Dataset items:
..........
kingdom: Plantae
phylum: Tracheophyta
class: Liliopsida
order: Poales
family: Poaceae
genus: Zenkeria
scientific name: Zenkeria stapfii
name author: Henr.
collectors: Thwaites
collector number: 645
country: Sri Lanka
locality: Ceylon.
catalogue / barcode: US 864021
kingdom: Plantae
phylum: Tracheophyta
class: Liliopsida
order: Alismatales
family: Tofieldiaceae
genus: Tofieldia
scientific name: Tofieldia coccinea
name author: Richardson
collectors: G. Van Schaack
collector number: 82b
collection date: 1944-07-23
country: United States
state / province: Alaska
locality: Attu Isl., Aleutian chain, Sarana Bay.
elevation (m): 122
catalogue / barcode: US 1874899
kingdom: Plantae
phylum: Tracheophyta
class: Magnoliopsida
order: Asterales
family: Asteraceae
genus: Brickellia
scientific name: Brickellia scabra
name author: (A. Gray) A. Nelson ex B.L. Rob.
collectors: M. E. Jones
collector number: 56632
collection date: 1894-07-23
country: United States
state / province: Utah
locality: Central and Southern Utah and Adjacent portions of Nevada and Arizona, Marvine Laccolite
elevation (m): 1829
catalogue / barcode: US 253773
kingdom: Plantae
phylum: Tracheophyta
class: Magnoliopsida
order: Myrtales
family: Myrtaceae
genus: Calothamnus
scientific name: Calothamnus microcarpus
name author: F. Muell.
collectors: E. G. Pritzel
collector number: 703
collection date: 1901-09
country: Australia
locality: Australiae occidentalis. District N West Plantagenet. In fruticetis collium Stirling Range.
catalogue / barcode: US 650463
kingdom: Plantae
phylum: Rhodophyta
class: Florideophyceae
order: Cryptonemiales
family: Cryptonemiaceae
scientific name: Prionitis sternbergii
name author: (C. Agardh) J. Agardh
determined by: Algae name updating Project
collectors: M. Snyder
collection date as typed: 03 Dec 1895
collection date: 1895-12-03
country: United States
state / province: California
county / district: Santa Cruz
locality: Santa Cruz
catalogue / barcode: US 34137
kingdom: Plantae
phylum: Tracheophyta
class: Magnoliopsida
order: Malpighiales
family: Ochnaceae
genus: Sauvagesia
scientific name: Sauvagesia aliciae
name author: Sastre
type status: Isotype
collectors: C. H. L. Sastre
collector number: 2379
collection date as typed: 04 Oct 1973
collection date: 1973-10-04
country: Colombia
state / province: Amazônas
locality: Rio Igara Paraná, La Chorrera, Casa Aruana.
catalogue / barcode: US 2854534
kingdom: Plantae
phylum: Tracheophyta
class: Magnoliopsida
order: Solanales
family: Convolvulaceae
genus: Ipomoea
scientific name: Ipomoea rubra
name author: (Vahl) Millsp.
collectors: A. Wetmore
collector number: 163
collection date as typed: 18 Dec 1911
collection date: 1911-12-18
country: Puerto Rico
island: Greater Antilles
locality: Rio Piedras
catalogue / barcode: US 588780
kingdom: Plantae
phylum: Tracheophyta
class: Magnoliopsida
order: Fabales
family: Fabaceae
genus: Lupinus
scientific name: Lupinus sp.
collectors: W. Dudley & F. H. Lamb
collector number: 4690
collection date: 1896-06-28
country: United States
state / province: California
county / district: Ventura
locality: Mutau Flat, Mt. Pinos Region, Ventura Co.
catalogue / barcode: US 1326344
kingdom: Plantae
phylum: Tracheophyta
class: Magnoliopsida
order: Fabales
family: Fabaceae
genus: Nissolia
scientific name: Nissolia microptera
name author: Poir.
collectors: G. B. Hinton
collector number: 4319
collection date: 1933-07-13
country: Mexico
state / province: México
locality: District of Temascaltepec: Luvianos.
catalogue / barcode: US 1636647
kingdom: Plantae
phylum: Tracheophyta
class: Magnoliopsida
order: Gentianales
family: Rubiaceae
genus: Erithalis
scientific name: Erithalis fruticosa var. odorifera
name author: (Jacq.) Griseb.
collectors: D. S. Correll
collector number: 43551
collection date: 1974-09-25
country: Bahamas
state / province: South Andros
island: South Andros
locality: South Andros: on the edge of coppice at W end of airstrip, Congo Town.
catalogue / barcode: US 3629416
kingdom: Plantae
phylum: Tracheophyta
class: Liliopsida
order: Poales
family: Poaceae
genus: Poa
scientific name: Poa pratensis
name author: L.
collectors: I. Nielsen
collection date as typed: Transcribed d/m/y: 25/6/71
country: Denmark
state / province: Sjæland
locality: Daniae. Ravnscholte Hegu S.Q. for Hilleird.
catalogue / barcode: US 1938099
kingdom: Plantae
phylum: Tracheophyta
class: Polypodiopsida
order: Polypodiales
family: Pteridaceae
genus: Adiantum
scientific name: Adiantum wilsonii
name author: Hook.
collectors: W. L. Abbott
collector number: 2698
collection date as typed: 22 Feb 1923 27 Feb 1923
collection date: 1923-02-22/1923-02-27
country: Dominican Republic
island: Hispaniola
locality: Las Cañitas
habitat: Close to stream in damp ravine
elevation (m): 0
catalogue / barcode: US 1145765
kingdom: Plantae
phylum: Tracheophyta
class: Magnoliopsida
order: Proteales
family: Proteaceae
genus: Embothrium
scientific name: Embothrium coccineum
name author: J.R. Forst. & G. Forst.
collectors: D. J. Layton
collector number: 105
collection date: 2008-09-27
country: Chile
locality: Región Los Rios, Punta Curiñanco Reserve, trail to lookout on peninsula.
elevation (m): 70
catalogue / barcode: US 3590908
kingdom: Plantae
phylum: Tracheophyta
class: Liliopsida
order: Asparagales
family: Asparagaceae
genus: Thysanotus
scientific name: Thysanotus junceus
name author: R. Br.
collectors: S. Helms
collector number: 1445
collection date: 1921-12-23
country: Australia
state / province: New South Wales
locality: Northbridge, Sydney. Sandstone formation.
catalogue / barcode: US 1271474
..........
### Goal
Duplicate these lines exactly, covering every one of the entries above.

### Response
kingdom: Plantae
phylum: Tracheophyta
class: Liliopsida
order: Poales
family: Poaceae
genus: Zenkeria
scientific name: Zenkeria stapfii
name author: Henr.
collectors: Thwaites
collector number: 645
country: Sri Lanka
locality: Ceylon.
catalogue / barcode: US 864021
kingdom: Plantae
phylum: Tracheophyta
class: Liliopsida
order: Alismatales
family: Tofieldiaceae
genus: Tofieldia
scientific name: Tofieldia coccinea
name author: Richardson
collectors: G. Van Schaack
collector number: 82b
collection date: 1944-07-23
country: United States
state / province: Alaska
locality: Attu Isl., Aleutian chain, Sarana Bay.
elevation (m): 122
catalogue / barcode: US 1874899
kingdom: Plantae
phylum: Tracheophyta
class: Magnoliopsida
order: Asterales
family: Asteraceae
genus: Brickellia
scientific name: Brickellia scabra
name author: (A. Gray) A. Nelson ex B.L. Rob.
collectors: M. E. Jones
collector number: 56632
collection date: 1894-07-23
country: United States
state / province: Utah
locality: Central and Southern Utah and Adjacent portions of Nevada and Arizona, Marvine Laccolite
elevation (m): 1829
catalogue / barcode: US 253773
kingdom: Plantae
phylum: Tracheophyta
class: Magnoliopsida
order: Myrtales
family: Myrtaceae
genus: Calothamnus
scientific name: Calothamnus microcarpus
name author: F. Muell.
collectors: E. G. Pritzel
collector number: 703
collection date: 1901-09
country: Australia
locality: Australiae occidentalis. District N West Plantagenet. In fruticetis collium Stirling Range.
catalogue / barcode: US 650463
kingdom: Plantae
phylum: Rhodophyta
class: Florideophyceae
order: Cryptonemiales
family: Cryptonemiaceae
scientific name: Prionitis sternbergii
name author: (C. Agardh) J. Agardh
determined by: Algae name updating Project
collectors: M. Snyder
collection date as typed: 03 Dec 1895
collection date: 1895-12-03
country: United States
state / province: California
county / district: Santa Cruz
locality: Santa Cruz
catalogue / barcode: US 34137
kingdom: Plantae
phylum: Tracheophyta
class: Magnoliopsida
order: Malpighiales
family: Ochnaceae
genus: Sauvagesia
scientific name: Sauvagesia aliciae
name author: Sastre
type status: Isotype
collectors: C. H. L. Sastre
collector number: 2379
collection date as typed: 04 Oct 1973
collection date: 1973-10-04
country: Colombia
state / province: Amazônas
locality: Rio Igara Paraná, La Chorrera, Casa Aruana.
catalogue / barcode: US 2854534
kingdom: Plantae
phylum: Tracheophyta
class: Magnoliopsida
order: Solanales
family: Convolvulaceae
genus: Ipomoea
scientific name: Ipomoea rubra
name author: (Vahl) Millsp.
collectors: A. Wetmore
collector number: 163
collection date as typed: 18 Dec 1911
collection date: 1911-12-18
country: Puerto Rico
island: Greater Antilles
locality: Rio Piedras
catalogue / barcode: US 588780
kingdom: Plantae
phylum: Tracheophyta
class: Magnoliopsida
order: Fabales
family: Fabaceae
genus: Lupinus
scientific name: Lupinus sp.
collectors: W. Dudley & F. H. Lamb
collector number: 4690
collection date: 1896-06-28
country: United States
state / province: California
county / district: Ventura
locality: Mutau Flat, Mt. Pinos Region, Ventura Co.
catalogue / barcode: US 1326344
kingdom: Plantae
phylum: Tracheophyta
class: Magnoliopsida
order: Fabales
family: Fabaceae
genus: Nissolia
scientific name: Nissolia microptera
name author: Poir.
collectors: G. B. Hinton
collector number: 4319
collection date: 1933-07-13
country: Mexico
state / province: México
locality: District of Temascaltepec: Luvianos.
catalogue / barcode: US 1636647
kingdom: Plantae
phylum: Tracheophyta
class: Magnoliopsida
order: Gentianales
family: Rubiaceae
genus: Erithalis
scientific name: Erithalis fruticosa var. odorifera
name author: (Jacq.) Griseb.
collectors: D. S. Correll
collector number: 43551
collection date: 1974-09-25
country: Bahamas
state / province: South Andros
island: South Andros
locality: South Andros: on the edge of coppice at W end of airstrip, Congo Town.
catalogue / barcode: US 3629416
kingdom: Plantae
phylum: Tracheophyta
class: Liliopsida
order: Poales
family: Poaceae
genus: Poa
scientific name: Poa pratensis
name author: L.
collectors: I. Nielsen
collection date as typed: Transcribed d/m/y: 25/6/71
country: Denmark
state / province: Sjæland
locality: Daniae. Ravnscholte Hegu S.Q. for Hilleird.
catalogue / barcode: US 1938099
kingdom: Plantae
phylum: Tracheophyta
class: Polypodiopsida
order: Polypodiales
family: Pteridaceae
genus: Adiantum
scientific name: Adiantum wilsonii
name author: Hook.
collectors: W. L. Abbott
collector number: 2698
collection date as typed: 22 Feb 1923 27 Feb 1923
collection date: 1923-02-22/1923-02-27
country: Dominican Republic
island: Hispaniola
locality: Las Cañitas
habitat: Close to stream in damp ravine
elevation (m): 0
catalogue / barcode: US 1145765
kingdom: Plantae
phylum: Tracheophyta
class: Magnoliopsida
order: Proteales
family: Proteaceae
genus: Embothrium
scientific name: Embothrium coccineum
name author: J.R. Forst. & G. Forst.
collectors: D. J. Layton
collector number: 105
collection date: 2008-09-27
country: Chile
locality: Región Los Rios, Punta Curiñanco Reserve, trail to lookout on peninsula.
elevation (m): 70
catalogue / barcode: US 3590908
kingdom: Plantae
phylum: Tracheophyta
class: Liliopsida
order: Asparagales
family: Asparagaceae
genus: Thysanotus
scientific name: Thysanotus junceus
name author: R. Br.
collectors: S. Helms
collector number: 1445
collection date: 1921-12-23
country: Australia
state / province: New South Wales
locality: Northbridge, Sydney. Sandstone formation.
catalogue / barcode: US 1271474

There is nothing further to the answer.